**TEXTE À EXAMINER**.
Le mois de mai a été mitigé pour les investisseurs obligataires, avec des divergences marquées des deux côtés de l'Atlantique. Tandis que le 10 ans américain chutait de 18 points de base, les taux européens ont rebondi et le 10 ans allemand a progressé de 8 points de base. De fait, l’économie européenne connaît de plus en plus de surprises à la hausse par rapport à son homologue américaine. Aux États-Unis, un certain nombre d'indicateurs ont souligné le ralentissement de l’économie : malgré la bonne résistance de la consommation, les PMI et les chiffres du marché immobilier se sont avérés décevants. En revanche, les PMI de la zone euro ont confirmé le redressement de l'activité économique.
Le crédit aux entreprises s'est également bien comporté, reflétant l'évolution positive des marchés boursiers. Les spreads du crédit Investment Grade en euro ont peu varié (resserrement de 5 points de base), mais le segment High Yield en euro a enregistré un resserrement plus significatif (20 points de base).

**ACTIVITÉS**.
**A.** D'après le commentaire sur les marchés obligataires de mai, répondez :
(i) De combien de points de base le 10 ans américain a-t-il baissé ?
(ii) Quels indicateurs américains se sont révélés décevants ?
(iii) De combien de points de base le segment High Yield en euro s'est-il resserré ?
**B.** Prolongez le commentaire sur les marchés obligataires de mai à partir de sa dernière phrase.
Les lignes présentées ensuite proviennent d'une autre source.

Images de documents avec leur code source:

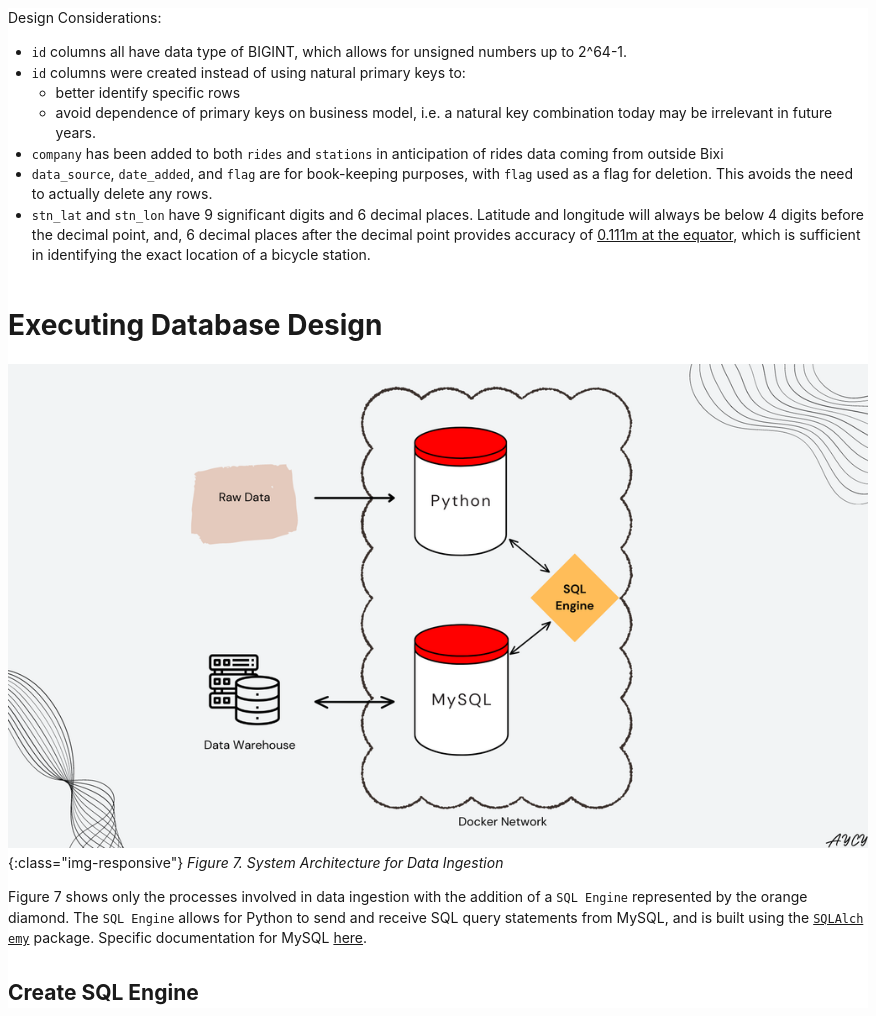 Design Considerations:
- `id` columns all have data type of BIGINT, which allows for unsigned numbers up to 2^64-1.
- `id` columns were created instead of using natural primary keys to:
    - better identify specific rows
    - avoid dependence of primary keys on business model, i.e. a natural key combination today may be irrelevant in future years.
- `company` has been added to both `rides` and `stations` in anticipation of rides data coming from outside Bixi
- `data_source`, `date_added`, and `flag` are for book-keeping purposes, with `flag` used as a flag for deletion. This avoids the need to actually delete any rows.
- `stn_lat` and `stn_lon` have 9 significant digits and 6 decimal places. Latitude and longitude will always be below 4 digits before the decimal point, and, 6 decimal places after the decimal point provides accuracy of [0.111m at the equator](http://wiki.gis.com/wiki/index.php/Decimal_degrees), which is sufficient in identifying the exact location of a bicycle station.

# Executing Database Design

![012_007.png](/assets/images/012_007.png){:class="img-responsive"}
*Figure 7. System Architecture for Data Ingestion*

Figure 7 shows only the processes involved in data ingestion with the addition of a `SQL Engine` represented by the orange diamond. The `SQL Engine` allows for Python to send and receive SQL query statements from MySQL, and is built using the [`SQLAlchemy`](https://www.sqlalchemy.org/) package. Specific documentation for MySQL [here](https://docs.sqlalchemy.org/en/20/dialects/mysql.html).

## Create SQL Engine
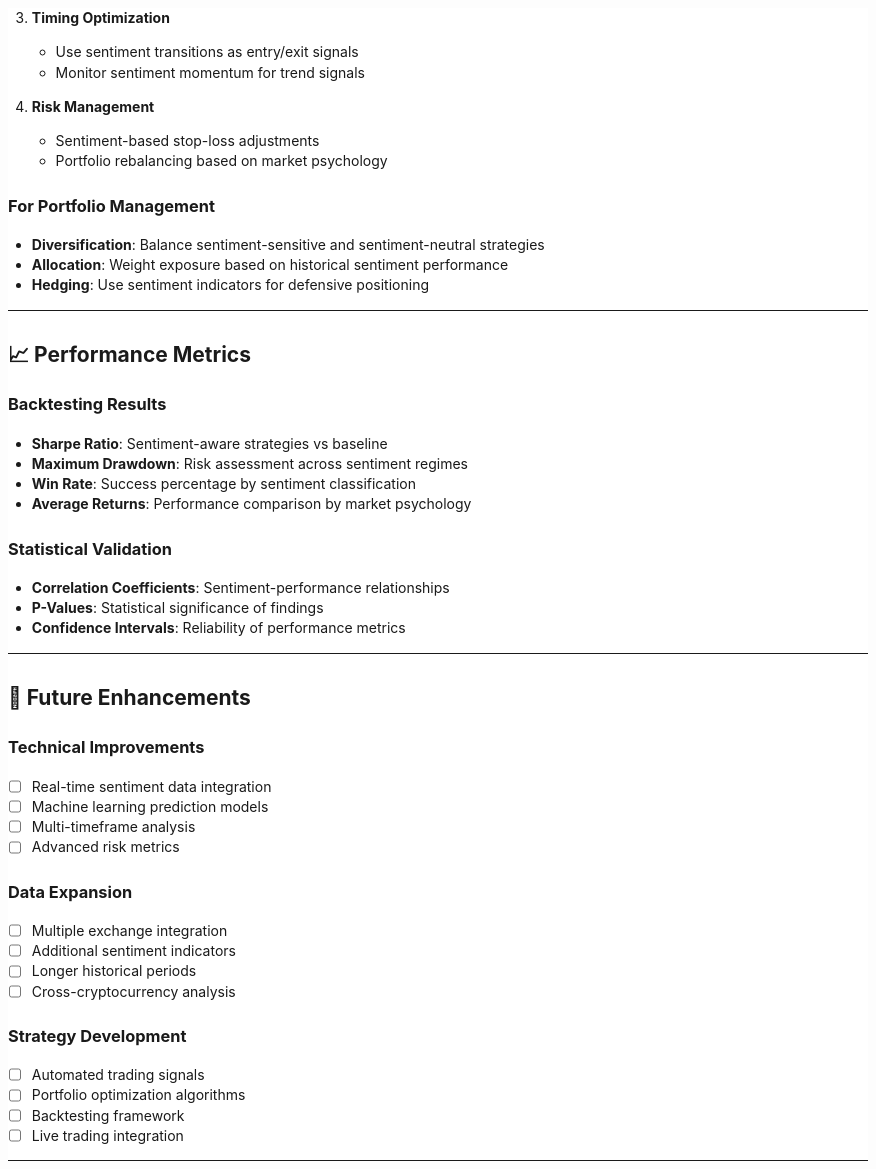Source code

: 3. **Timing Optimization**
   - Use sentiment transitions as entry/exit signals
   - Monitor sentiment momentum for trend signals

4. **Risk Management**
   - Sentiment-based stop-loss adjustments
   - Portfolio rebalancing based on market psychology

### **For Portfolio Management**
- **Diversification**: Balance sentiment-sensitive and sentiment-neutral strategies
- **Allocation**: Weight exposure based on historical sentiment performance
- **Hedging**: Use sentiment indicators for defensive positioning

---

## 📈 Performance Metrics

### **Backtesting Results**
- **Sharpe Ratio**: Sentiment-aware strategies vs baseline
- **Maximum Drawdown**: Risk assessment across sentiment regimes
- **Win Rate**: Success percentage by sentiment classification
- **Average Returns**: Performance comparison by market psychology

### **Statistical Validation**
- **Correlation Coefficients**: Sentiment-performance relationships
- **P-Values**: Statistical significance of findings
- **Confidence Intervals**: Reliability of performance metrics

---

## 🔄 Future Enhancements

### **Technical Improvements**
- [ ] Real-time sentiment data integration
- [ ] Machine learning prediction models
- [ ] Multi-timeframe analysis
- [ ] Advanced risk metrics

### **Data Expansion**
- [ ] Multiple exchange integration
- [ ] Additional sentiment indicators
- [ ] Longer historical periods
- [ ] Cross-cryptocurrency analysis

### **Strategy Development**
- [ ] Automated trading signals
- [ ] Portfolio optimization algorithms
- [ ] Backtesting framework
- [ ] Live trading integration

---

**LISTE DES RÉPONSES**.
**A.**
(i) 18 points de base.
(ii) Les PMI et les chiffres du marché immobilier.
(iii) 20 points de base.

**B.**
La dette émergente a également généré de bonnes performances malgré les résultats des élections au Mexique, en Afrique du Sud et en Inde, qui comportent à divers égards des défis de taille. Le segment a fourni des performances globales solides sur fond de stabilité des spreads, ce qui démontre à quel point le portage constitue un moteur de rendement important dans un environnement de taux plus élevés.
Nous avons assisté aux premières baisses de taux de ce cycle dans les économies du G7, la zone euro suivant le Canada de quelques jours. Ces mesures étaient anticipées et tous les regards sont déjà tournés vers la suite, le positionnement de la Fed suscitant une attention particulière.
Taux américains : messages contradictoires de la Fed
Impliquant seulement une baisse de taux cette année, la nouvelle trajectoire en pointillés annoncée par la Fed s’est avérée plus ferme – la baisse surprise de l’IPC avait envoyé aux marchés un signal opposé le matin même. Mais Jerome Powell a laissé entendre que la plupart des gouverneurs n’avaient pas tenu compte des dernières données, insistant sur le fait que la Fed était désormais « dépendante des données ». Cette déclaration a incité les marchés à ignorer le ton agressif de la banque centrale et à se montrer, en fin de journée, plus optimistes sur le nombre de baisses de taux à venir.
La question de l'ampleur de l’assouplissement monétaire est désormais étroitement liée à son calendrier. Si la baisse surprise de l'IPC observée en mai se confirme dans les quatre mois qui viennent, cela pourrait justifier une première baisse des taux de la Fed en septembre, suivie d’une seconde en décembre.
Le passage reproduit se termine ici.